[Opening SUPPLIED DATA section]

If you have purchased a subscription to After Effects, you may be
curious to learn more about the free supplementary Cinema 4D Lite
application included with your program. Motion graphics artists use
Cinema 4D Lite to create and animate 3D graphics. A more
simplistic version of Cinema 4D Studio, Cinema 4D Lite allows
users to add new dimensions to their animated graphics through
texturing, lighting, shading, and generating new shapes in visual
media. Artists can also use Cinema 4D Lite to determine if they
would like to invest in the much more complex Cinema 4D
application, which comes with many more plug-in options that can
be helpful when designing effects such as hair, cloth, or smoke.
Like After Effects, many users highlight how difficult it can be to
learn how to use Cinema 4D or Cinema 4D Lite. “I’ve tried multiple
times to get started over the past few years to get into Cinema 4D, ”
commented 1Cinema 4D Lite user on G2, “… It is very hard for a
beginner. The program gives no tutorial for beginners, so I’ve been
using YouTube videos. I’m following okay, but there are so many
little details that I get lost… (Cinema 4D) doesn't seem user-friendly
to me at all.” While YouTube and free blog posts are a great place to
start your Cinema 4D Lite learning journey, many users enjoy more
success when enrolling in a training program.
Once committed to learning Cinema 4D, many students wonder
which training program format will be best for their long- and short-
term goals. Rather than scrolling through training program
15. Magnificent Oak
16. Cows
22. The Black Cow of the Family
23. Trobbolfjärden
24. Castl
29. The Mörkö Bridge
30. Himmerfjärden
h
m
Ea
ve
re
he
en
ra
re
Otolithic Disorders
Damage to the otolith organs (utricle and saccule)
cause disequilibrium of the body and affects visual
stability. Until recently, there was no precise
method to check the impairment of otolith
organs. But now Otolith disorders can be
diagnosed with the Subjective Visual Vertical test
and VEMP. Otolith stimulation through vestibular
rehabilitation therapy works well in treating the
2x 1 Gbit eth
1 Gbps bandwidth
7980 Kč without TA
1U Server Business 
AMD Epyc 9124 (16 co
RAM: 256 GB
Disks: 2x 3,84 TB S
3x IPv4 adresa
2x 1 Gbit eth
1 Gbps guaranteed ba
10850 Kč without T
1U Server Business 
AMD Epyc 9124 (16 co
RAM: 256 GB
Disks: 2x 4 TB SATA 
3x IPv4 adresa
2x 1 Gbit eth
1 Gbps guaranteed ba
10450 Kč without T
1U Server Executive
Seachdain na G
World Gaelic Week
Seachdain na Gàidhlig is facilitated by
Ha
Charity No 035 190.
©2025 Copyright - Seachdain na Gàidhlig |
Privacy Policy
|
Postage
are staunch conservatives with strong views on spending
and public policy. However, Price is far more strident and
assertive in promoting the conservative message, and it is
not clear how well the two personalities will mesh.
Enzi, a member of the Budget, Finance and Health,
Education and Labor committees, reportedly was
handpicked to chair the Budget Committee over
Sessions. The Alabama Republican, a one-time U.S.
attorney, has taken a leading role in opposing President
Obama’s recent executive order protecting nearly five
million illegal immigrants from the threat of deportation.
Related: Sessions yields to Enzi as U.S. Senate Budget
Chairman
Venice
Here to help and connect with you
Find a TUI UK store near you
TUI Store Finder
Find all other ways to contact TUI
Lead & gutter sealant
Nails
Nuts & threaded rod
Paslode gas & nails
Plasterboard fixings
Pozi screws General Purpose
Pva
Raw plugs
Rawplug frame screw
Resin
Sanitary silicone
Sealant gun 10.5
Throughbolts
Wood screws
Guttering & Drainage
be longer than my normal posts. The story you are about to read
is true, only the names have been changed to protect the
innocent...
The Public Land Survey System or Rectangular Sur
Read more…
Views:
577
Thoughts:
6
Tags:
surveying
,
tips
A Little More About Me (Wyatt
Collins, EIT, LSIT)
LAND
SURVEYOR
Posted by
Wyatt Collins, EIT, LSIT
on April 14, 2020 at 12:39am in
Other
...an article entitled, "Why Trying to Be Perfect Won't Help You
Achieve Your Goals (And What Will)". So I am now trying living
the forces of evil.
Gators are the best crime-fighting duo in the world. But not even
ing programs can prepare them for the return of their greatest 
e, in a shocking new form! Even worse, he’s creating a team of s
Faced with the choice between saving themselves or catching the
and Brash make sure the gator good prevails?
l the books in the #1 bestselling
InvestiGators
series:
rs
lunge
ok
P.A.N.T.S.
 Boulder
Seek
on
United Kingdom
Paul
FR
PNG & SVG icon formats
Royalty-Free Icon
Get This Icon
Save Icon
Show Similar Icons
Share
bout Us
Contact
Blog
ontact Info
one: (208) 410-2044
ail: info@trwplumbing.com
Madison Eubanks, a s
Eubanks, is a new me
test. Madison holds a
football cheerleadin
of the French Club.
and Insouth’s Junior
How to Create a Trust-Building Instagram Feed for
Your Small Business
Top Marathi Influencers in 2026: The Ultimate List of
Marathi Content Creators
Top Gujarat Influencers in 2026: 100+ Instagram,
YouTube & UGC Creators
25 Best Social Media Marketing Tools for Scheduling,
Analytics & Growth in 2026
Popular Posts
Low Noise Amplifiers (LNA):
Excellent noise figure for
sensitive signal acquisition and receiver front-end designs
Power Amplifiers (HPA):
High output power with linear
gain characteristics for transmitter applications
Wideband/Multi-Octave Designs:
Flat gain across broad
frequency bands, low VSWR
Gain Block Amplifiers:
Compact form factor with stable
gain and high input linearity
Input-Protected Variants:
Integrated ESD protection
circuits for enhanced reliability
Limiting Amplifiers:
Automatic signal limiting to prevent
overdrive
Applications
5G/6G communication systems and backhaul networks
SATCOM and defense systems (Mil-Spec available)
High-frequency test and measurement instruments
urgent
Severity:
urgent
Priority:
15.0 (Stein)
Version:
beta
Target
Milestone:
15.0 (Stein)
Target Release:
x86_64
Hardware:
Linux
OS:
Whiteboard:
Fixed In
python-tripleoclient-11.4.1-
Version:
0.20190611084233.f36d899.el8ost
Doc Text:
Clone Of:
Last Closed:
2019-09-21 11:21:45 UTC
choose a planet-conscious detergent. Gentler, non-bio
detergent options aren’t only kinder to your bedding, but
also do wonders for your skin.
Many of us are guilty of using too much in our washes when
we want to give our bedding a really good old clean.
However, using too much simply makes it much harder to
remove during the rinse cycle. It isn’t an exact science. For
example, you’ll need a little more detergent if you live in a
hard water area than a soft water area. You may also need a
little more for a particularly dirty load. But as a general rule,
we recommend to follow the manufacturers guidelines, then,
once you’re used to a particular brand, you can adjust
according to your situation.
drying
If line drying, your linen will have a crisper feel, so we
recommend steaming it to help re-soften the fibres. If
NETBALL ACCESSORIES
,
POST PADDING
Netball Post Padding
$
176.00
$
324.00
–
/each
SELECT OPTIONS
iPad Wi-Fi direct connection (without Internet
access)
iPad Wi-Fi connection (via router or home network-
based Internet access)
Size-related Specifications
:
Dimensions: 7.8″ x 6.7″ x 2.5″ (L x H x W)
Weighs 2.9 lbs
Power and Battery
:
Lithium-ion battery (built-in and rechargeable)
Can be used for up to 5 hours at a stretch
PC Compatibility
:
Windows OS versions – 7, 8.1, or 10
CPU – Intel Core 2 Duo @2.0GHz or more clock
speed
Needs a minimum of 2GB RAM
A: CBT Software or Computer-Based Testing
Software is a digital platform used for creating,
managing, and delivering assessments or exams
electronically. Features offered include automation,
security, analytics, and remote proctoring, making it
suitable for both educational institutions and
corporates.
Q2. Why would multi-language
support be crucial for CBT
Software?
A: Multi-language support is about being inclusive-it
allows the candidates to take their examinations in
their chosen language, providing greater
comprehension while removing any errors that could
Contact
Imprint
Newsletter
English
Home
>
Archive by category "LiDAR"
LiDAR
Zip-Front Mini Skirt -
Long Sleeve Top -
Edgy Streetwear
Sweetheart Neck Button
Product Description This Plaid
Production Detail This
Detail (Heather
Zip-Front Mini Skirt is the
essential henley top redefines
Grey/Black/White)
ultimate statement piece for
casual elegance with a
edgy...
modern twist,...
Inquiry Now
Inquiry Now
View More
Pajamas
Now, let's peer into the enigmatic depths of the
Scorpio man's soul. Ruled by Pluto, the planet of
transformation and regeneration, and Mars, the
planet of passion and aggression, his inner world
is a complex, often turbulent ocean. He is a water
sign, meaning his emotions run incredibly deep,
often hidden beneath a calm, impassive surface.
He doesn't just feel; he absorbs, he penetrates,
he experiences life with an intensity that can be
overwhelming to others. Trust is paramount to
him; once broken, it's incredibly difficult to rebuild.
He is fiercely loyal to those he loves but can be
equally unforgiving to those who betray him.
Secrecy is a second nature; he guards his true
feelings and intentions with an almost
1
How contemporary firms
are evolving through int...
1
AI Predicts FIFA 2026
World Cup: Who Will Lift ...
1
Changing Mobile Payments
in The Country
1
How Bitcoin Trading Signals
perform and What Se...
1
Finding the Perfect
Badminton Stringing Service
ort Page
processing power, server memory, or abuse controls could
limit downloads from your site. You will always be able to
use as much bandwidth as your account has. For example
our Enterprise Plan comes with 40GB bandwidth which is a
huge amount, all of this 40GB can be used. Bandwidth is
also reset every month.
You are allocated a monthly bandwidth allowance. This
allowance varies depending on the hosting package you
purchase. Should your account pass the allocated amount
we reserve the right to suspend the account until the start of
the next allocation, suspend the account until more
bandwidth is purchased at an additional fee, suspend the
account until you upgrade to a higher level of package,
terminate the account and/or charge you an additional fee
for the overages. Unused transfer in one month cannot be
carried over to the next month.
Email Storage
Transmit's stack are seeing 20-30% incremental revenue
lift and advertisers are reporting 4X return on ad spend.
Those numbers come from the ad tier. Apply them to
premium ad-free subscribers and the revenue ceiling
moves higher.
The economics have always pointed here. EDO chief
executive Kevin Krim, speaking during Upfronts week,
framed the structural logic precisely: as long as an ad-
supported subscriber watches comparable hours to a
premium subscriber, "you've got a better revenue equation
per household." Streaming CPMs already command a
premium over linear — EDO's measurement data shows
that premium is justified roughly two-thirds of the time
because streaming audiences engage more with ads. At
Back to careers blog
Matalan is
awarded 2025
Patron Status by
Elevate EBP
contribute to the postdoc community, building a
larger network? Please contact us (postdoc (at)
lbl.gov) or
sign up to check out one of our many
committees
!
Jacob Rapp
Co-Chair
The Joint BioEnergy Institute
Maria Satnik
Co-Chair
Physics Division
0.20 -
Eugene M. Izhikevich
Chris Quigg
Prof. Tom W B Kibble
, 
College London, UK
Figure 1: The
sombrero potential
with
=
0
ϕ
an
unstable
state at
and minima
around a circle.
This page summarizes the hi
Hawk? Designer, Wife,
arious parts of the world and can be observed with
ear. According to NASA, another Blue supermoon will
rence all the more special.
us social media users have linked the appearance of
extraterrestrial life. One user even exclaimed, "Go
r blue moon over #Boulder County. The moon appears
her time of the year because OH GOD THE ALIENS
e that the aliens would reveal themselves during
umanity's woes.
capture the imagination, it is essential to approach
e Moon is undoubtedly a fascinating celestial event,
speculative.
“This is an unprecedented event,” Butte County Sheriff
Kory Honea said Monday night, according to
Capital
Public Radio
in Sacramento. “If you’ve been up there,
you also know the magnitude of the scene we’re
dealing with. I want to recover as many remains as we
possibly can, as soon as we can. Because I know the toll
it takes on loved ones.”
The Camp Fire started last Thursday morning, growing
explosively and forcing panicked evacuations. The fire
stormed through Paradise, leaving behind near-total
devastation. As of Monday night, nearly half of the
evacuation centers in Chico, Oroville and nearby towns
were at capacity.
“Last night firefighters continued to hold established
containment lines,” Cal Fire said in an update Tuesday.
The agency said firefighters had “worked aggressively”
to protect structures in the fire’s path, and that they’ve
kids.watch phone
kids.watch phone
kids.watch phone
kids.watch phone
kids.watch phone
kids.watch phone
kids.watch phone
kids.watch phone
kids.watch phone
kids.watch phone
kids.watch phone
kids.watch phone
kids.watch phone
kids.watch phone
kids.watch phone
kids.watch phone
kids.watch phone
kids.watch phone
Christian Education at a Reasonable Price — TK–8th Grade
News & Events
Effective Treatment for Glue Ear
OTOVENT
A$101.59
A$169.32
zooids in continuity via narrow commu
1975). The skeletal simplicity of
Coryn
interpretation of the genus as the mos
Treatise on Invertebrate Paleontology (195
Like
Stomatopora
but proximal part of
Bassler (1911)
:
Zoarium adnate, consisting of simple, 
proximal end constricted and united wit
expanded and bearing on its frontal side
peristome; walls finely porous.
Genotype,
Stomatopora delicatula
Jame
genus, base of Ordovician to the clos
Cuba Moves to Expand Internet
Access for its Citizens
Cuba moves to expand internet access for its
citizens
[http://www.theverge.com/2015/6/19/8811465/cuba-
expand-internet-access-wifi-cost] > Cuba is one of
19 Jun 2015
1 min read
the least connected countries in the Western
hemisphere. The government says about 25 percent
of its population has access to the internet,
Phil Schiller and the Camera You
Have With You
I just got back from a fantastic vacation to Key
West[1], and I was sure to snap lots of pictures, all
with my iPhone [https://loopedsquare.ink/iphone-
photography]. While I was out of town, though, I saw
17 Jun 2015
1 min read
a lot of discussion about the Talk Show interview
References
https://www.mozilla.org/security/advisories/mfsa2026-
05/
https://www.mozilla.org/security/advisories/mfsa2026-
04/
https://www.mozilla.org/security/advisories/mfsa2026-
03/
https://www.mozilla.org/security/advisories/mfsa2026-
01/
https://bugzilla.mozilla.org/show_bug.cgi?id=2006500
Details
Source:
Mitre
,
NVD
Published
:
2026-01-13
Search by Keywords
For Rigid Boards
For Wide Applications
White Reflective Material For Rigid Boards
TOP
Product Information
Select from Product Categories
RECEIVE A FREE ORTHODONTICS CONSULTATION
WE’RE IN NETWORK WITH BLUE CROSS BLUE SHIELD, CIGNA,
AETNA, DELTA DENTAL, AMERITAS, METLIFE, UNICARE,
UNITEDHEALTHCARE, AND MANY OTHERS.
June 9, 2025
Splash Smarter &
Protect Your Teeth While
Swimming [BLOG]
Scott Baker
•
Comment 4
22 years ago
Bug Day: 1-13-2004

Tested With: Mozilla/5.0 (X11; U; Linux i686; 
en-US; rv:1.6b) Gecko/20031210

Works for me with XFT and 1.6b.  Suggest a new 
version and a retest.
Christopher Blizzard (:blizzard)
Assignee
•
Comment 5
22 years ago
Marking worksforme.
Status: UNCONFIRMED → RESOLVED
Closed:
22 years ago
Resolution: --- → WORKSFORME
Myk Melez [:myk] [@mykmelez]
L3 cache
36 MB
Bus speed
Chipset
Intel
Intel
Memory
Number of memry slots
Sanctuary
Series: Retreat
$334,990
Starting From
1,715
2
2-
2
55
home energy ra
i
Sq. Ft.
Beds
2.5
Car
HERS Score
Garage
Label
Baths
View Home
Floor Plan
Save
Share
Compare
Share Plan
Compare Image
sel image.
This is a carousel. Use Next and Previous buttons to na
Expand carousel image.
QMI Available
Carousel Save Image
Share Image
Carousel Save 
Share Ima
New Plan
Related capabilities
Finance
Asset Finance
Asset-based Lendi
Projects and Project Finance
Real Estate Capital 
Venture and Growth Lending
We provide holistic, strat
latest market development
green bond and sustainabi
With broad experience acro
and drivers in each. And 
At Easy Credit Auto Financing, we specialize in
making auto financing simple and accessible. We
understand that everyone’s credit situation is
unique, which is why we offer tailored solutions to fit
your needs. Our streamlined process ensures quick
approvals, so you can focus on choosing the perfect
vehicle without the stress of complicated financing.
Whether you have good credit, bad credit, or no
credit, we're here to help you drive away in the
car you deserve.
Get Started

[Closing SUPPLIED DATA section]

AIM OF THE TASK> From the records, reproduce word for word the lines from the line with "Tested With: Mozilla/5.0" to the line with "en-US; rv:1.6b) Gecko/20031210", including both of those lines.

REPLY>
Tested With: Mozilla/5.0 (X11; U; Linux i686; 
en-US; rv:1.6b) Gecko/20031210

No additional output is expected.